The reason for flame colouration is that when an alkali metal or its any salt is introduced in flame the outermost electrons of the alkali atoms absorbs energy and excited to the higher energy levels. When the excited electrons return to their original (ground) level, they release the absorbed (excited) energy as visible light. The alkali metal salts give colours in the reduction zone of the flame. The metal ion temporarily gets reduced and thus there is excitations of this electron. Now for the same excitation energy, the energy level to which the electron in Li will rise is lower than that to which the electron in Na will rise and this, in turn, is lower than the level to which the electron in K will rise and so on.This property of the alkali metals offers a very sensitive and reliable test (flame test) for alkali metals which are difficult to be identified by chemical methods as they form very few insoluble compounds.

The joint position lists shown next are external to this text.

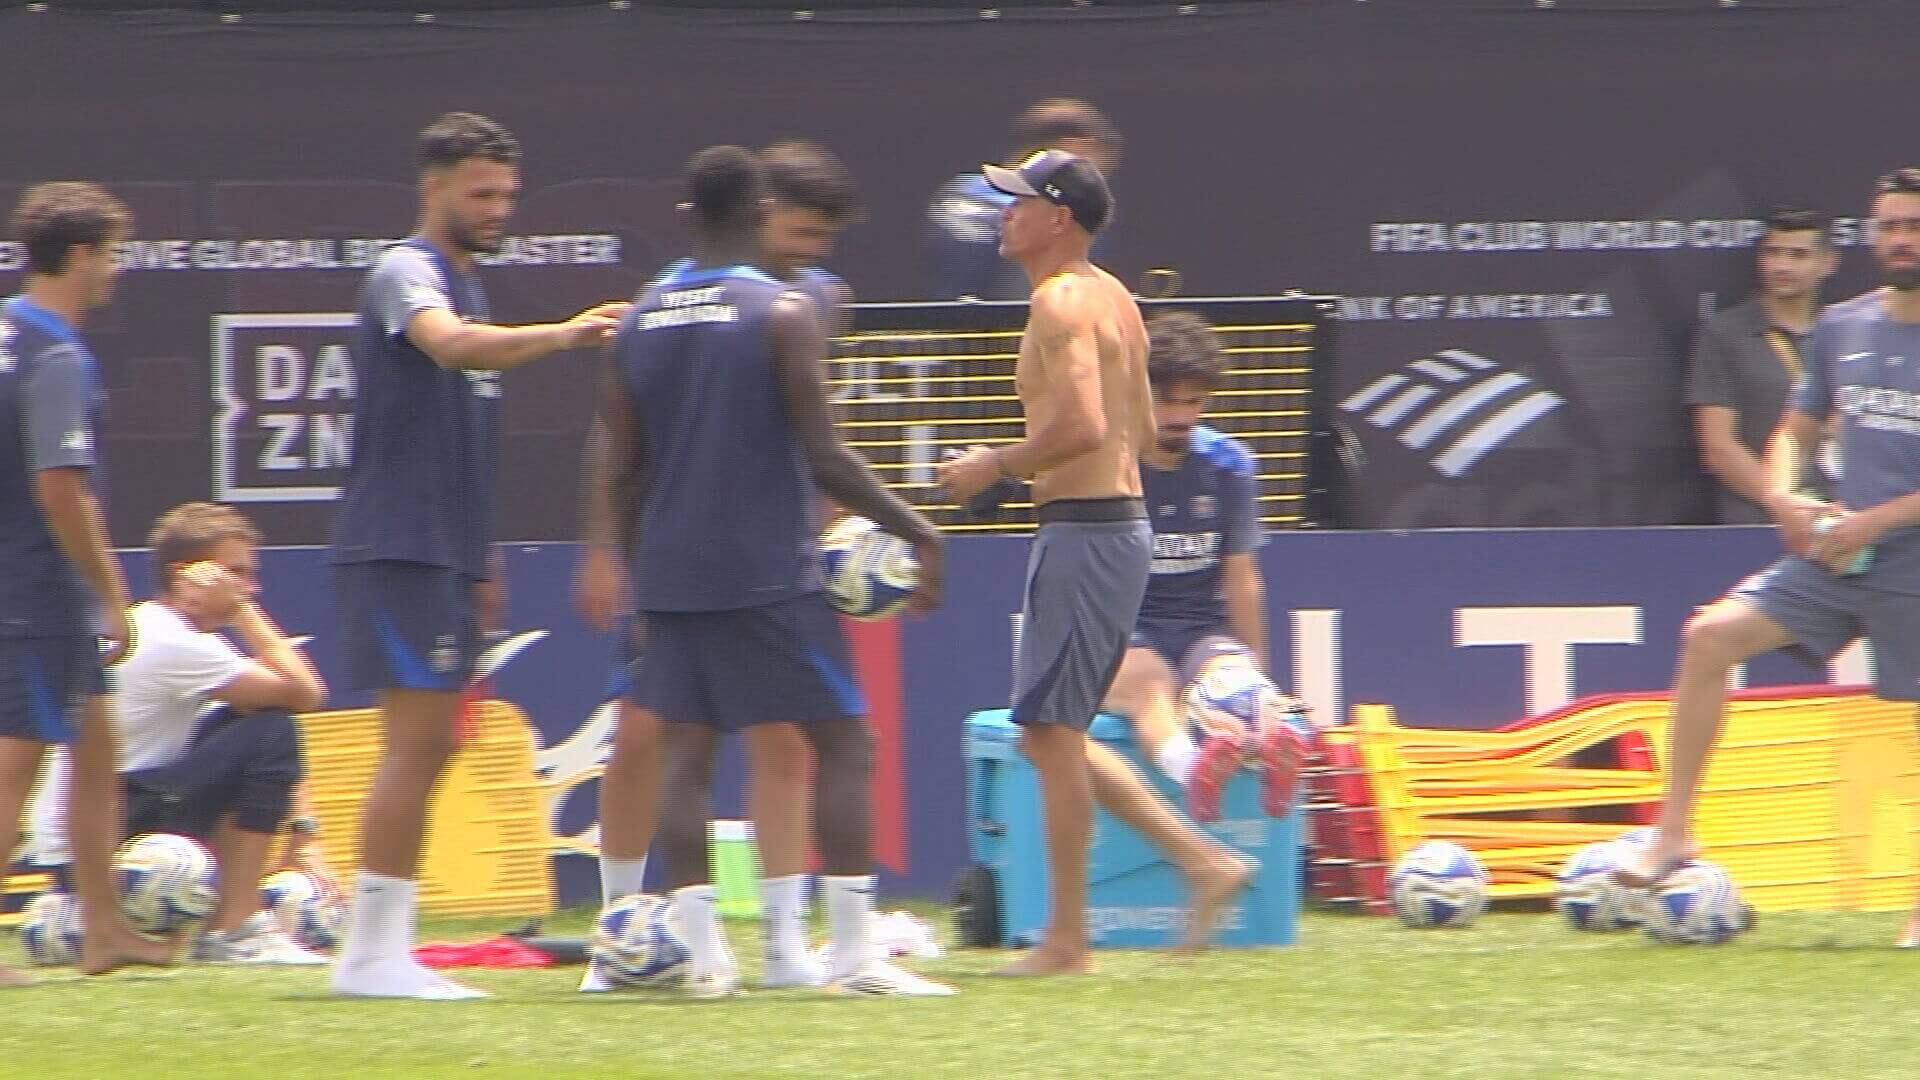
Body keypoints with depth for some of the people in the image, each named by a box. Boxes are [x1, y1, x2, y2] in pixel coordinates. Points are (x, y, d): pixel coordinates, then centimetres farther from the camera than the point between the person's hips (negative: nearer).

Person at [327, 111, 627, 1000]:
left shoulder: (466, 286, 19)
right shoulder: (407, 274, -9)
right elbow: (449, 344, -33)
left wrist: (482, 560, 23)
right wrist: (560, 335, -43)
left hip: (445, 554, 9)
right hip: (396, 549, -9)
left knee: (430, 744, 9)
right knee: (416, 738, -11)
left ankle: (382, 949, 11)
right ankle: (371, 951, -9)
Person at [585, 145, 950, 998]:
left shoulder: (638, 322, 8)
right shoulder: (783, 314, -8)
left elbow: (621, 476, 9)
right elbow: (822, 457, -13)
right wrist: (915, 530, -3)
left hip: (671, 576, 5)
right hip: (768, 573, -5)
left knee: (685, 755, 8)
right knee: (842, 744, 1)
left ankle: (702, 955, 1)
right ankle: (853, 953, -5)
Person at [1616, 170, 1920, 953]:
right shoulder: (1840, 329, 9)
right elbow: (1798, 429, 19)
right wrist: (1784, 497, -2)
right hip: (1833, 557, 4)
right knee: (1712, 634, -14)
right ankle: (1673, 833, -11)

These differences are due to differences in their ionisation energies. consequently, when the electron returns to the ground state, energy released will be lowest in Li⁺ and will increase in the order : Li⁺ < Na⁺ < K⁺ < Rb⁺ and Cs⁺. As a result of this, the frequency of the light emitted in the Bunsen flame is minimum in lithium and corresponds to the red region of spectra. In potassium, the frequency of the light emitted corresponds to violet region of spectra.

12. Hydration of ions: All alkali metal salts are ionic (except LiI) and soluble in water, a solvent of high dielectric constant. The solubility in water is due to the fact that the cations get hydrated by water molecules. The degree of hydration depends upon the size of the cation. Smaller the size of a cation, greater is its charge density and hence greater is its tendency to draw electrons from molecules which are thus polarised. Lithium ion, being smaller in size among alkali metal ions, is the most extensively hydrated while Cs⁺ion, the largest alkali metal ion, is the least hydrated.

          CS⁺ > Rb⁺ > K⁺ > Na⁺ > Li⁺ (Relative ionic radii)

          Li⁺ > Na⁺ > K⁺ > Rb⁺ > Cs⁺ (Relative ionic radii in water)

                                                         (Relative degree of hydration)

Lithium ion, being heavily hydrated, moves very slowly, under the effect of electric current and is thus the poorest conductor of electricity as compared to other alkali metal ions. Thus electrical conductivity measurements indicated for alkali metal ions :

Cs⁺ > Rb⁺ > K⁺ > Na⁺ > Li⁺       (Relative electrical conductivity)

13. Hydration energy: Hydration of ions is an exothermic process. The energy released in the hydration of ions is known as hydration energy.  Since the degree of hydration of M+ ions decrease as we go down the group, the hydration energy of alkali metal ions decreases from Li⁺ to Cs⁺. But in aqueous solution lithium metal is the best reducing agent.